* WHAT THIS TASK INVOLVES *
What you return must be an exact copy of the lines in the listing below between the line holding "Démarches administratives" and the line holding "Schlagwort: Tango", inclusive, and nothing more.

····················

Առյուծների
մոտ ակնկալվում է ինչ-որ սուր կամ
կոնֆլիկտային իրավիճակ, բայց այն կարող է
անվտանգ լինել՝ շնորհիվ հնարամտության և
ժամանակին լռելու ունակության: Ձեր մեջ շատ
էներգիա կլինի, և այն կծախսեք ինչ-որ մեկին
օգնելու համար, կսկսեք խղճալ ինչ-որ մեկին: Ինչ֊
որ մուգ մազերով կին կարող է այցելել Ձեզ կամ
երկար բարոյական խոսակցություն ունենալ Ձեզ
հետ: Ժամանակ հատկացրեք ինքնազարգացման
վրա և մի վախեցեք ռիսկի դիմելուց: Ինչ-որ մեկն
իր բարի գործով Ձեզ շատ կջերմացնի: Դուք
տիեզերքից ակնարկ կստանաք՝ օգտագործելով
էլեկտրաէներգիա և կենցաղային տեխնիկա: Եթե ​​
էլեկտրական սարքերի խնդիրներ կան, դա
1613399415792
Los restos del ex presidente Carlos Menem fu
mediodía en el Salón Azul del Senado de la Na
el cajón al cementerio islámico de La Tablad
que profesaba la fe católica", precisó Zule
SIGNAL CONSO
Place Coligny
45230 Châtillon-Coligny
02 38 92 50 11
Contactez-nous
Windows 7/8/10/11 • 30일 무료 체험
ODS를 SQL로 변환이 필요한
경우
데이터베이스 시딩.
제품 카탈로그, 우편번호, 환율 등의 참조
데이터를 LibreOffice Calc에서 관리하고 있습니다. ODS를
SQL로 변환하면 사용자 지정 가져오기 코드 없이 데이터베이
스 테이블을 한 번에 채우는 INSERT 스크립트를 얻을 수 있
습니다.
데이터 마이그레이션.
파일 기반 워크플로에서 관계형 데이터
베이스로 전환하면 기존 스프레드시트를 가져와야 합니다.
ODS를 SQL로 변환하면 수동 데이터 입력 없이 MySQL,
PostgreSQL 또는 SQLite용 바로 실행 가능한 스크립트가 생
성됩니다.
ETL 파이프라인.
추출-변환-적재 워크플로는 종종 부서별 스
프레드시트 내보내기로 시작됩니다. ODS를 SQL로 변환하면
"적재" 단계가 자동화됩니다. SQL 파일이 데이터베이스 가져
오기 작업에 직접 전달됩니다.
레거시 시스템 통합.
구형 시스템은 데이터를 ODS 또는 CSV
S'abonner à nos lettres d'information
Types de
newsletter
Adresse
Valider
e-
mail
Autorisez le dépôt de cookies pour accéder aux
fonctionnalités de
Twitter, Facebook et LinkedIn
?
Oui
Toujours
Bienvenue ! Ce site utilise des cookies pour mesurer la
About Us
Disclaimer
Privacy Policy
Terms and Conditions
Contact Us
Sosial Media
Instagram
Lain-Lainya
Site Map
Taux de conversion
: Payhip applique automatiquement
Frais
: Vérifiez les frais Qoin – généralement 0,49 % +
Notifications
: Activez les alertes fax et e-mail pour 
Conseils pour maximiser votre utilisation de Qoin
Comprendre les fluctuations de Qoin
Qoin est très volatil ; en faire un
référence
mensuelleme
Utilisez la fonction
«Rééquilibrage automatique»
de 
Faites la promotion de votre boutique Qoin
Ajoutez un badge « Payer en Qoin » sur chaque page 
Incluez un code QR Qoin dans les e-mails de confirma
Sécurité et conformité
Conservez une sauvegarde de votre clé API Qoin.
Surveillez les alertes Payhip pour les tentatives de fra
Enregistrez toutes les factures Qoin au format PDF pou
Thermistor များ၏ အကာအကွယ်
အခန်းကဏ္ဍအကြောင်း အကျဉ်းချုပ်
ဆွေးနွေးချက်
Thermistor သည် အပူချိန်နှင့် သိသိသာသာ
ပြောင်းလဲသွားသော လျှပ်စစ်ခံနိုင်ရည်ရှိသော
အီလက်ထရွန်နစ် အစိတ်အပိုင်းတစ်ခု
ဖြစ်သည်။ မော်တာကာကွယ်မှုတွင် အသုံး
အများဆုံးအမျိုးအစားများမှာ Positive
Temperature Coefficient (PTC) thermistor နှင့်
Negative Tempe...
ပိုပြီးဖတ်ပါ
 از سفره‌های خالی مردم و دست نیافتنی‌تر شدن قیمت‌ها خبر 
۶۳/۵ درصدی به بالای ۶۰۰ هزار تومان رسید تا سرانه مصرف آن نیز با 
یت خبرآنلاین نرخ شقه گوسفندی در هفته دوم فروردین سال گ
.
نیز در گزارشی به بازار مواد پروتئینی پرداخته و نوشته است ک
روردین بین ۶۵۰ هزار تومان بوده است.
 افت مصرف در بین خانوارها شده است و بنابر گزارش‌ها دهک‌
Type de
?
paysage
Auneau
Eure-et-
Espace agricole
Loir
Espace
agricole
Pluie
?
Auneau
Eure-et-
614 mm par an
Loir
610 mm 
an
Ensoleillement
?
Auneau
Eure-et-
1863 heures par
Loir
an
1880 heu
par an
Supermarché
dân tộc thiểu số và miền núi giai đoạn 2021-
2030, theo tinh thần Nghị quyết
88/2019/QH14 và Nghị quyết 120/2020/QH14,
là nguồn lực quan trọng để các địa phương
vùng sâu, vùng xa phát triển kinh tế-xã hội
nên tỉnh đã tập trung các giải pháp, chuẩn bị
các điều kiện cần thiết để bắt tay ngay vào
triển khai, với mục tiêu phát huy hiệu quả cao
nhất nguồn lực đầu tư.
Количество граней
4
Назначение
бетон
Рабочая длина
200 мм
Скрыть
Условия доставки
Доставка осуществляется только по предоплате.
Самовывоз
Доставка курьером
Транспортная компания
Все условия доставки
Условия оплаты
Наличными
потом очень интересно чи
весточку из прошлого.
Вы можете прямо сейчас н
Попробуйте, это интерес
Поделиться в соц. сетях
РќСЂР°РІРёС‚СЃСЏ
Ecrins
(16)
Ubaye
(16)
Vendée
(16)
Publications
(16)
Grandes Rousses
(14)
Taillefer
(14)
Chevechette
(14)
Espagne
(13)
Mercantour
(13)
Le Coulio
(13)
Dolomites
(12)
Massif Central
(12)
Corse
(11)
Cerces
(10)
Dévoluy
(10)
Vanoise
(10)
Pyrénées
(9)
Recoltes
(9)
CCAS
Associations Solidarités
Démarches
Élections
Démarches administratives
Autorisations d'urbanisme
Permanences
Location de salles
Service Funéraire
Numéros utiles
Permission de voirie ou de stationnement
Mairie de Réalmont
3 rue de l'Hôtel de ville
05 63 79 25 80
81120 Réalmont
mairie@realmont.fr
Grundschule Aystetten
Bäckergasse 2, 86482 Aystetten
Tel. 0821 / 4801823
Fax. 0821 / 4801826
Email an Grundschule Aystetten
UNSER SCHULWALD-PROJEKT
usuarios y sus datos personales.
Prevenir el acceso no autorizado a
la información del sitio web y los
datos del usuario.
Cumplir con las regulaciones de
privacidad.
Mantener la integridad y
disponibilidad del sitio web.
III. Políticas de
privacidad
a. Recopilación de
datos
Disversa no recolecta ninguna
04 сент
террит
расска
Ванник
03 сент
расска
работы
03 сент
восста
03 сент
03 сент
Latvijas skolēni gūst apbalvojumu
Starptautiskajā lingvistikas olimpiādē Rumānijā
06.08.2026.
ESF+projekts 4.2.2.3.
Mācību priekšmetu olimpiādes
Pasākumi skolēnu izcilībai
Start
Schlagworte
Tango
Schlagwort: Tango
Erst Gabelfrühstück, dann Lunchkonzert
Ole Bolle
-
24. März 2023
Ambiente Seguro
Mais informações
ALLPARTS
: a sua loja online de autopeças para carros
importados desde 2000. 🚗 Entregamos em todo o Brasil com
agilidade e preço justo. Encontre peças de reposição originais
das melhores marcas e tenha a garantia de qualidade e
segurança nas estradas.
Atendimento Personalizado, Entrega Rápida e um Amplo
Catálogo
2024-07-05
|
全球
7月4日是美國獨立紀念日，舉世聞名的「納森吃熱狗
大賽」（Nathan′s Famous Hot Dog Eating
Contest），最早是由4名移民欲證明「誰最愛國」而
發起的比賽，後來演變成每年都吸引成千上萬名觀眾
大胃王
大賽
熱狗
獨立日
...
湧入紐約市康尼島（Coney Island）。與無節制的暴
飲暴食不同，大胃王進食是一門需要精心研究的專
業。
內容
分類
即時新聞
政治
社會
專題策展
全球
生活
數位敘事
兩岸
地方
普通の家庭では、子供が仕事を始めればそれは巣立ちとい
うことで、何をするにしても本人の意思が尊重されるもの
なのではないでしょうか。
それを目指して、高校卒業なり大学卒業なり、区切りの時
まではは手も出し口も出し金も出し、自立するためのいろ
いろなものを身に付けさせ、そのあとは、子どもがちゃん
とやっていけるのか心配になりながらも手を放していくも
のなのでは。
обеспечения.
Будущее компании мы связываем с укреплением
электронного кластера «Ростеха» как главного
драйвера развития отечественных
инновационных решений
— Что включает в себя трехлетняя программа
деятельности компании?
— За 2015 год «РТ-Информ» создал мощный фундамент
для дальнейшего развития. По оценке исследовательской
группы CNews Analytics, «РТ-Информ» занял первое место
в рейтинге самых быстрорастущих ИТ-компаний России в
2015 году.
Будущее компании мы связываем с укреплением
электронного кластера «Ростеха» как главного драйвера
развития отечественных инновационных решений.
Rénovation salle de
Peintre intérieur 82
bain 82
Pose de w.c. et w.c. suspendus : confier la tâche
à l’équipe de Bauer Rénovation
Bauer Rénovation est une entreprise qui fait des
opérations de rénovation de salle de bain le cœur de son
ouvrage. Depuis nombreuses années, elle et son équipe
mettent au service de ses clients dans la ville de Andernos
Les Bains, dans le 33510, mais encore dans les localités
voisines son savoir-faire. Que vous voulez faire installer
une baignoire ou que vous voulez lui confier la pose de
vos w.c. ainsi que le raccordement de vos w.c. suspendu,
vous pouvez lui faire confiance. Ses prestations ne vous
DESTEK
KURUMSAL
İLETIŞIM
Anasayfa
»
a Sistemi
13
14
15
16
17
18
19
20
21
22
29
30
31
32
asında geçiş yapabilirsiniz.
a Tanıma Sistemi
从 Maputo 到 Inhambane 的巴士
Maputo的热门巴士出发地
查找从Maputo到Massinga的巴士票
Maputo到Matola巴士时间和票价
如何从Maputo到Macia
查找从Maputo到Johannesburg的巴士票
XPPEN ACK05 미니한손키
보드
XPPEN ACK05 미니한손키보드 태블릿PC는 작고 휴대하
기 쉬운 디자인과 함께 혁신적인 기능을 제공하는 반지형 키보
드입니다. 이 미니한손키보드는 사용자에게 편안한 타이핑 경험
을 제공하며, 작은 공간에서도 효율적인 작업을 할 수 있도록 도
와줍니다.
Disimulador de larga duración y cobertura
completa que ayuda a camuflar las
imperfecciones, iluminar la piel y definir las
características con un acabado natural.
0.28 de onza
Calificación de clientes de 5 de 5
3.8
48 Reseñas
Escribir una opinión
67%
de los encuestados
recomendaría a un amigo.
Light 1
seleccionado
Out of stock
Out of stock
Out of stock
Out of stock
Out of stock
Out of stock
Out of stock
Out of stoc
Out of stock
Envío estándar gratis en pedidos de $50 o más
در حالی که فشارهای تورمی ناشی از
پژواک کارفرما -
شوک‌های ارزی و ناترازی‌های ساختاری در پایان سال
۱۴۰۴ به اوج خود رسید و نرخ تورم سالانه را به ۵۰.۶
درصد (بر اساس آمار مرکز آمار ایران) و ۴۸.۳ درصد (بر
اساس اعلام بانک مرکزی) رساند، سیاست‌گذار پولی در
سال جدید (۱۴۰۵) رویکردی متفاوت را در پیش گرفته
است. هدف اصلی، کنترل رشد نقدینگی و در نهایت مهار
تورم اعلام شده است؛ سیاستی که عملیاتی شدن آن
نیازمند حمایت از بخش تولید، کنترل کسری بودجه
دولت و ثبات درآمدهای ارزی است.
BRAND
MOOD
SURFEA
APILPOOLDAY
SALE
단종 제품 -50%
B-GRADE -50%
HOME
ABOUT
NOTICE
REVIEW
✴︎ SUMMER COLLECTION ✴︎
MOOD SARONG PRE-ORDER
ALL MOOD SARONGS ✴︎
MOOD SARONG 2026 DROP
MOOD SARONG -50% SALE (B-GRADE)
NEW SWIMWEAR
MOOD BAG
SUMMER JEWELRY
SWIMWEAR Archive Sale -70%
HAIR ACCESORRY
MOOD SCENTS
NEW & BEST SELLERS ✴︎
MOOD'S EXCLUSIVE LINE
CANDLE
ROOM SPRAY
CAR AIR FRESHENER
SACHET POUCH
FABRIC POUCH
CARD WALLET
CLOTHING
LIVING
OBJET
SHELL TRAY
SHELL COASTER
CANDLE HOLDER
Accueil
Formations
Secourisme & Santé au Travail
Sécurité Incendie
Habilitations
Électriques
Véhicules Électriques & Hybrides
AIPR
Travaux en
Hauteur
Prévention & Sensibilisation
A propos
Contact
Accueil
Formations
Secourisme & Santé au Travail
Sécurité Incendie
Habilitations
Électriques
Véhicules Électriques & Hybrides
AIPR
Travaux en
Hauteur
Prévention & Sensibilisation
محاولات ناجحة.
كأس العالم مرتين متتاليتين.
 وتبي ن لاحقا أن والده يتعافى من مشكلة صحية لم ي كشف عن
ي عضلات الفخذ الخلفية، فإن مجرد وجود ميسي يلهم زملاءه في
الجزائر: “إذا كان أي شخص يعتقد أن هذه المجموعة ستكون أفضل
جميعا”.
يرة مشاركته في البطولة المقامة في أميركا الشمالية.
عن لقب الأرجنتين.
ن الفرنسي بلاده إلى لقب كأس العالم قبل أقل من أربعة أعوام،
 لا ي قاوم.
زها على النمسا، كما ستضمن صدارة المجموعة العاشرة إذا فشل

····················

* RESPONSE TO THE TASK *
Démarches administratives
Autorisations d'urbanisme
Permanences
Location de salles
Service Funéraire
Numéros utiles
Permission de voirie ou de stationnement
Mairie de Réalmont
3 rue de l'Hôtel de ville
05 63 79 25 80
81120 Réalmont
mairie@realmont.fr
Grundschule Aystetten
Bäckergasse 2, 86482 Aystetten
Tel. 0821 / 4801823
Fax. 0821 / 4801826
Email an Grundschule Aystetten
UNSER SCHULWALD-PROJEKT
usuarios y sus datos personales.
Prevenir el acceso no autorizado a
la información del sitio web y los
datos del usuario.
Cumplir con las regulaciones de
privacidad.
Mantener la integridad y
disponibilidad del sitio web.
III. Políticas de
privacidad
a. Recopilación de
datos
Disversa no recolecta ninguna
04 сент
террит
расска
Ванник
03 сент
расска
работы
03 сент
восста
03 сент
03 сент
Latvijas skolēni gūst apbalvojumu
Starptautiskajā lingvistikas olimpiādē Rumānijā
06.08.2026.
ESF+projekts 4.2.2.3.
Mācību priekšmetu olimpiādes
Pasākumi skolēnu izcilībai
Start
Schlagworte
Tango
Schlagwort: Tango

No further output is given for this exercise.